::: Available records :::

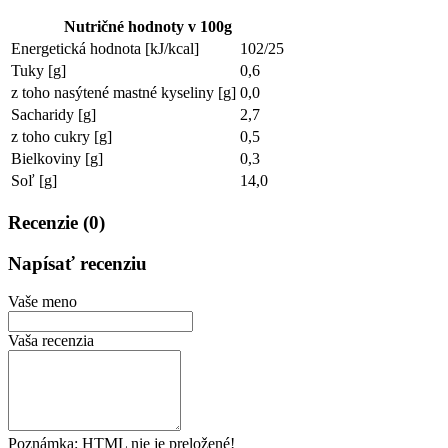
Nutričné hodnoty v 100g
Energetická hodnota [kJ/kcal]
102/25
Tuky [g]
0,6
z toho nasýtené mastné kyseliny [g]
0,0
Sacharidy [g]
2,7
z toho cukry [g]
0,5
Bielkoviny [g]
0,3
Soľ [g]
14,0
Recenzie (0)
Napísať recenziu
Vaše meno
Vaša recenzia
Poznámka:
HTML nie je preložené!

:::

◆ Task objective:
Show every line above that contains the string "toho".

◆ Answer for the task:
z toho nasýtené mastné kyseliny [g]
z toho cukry [g]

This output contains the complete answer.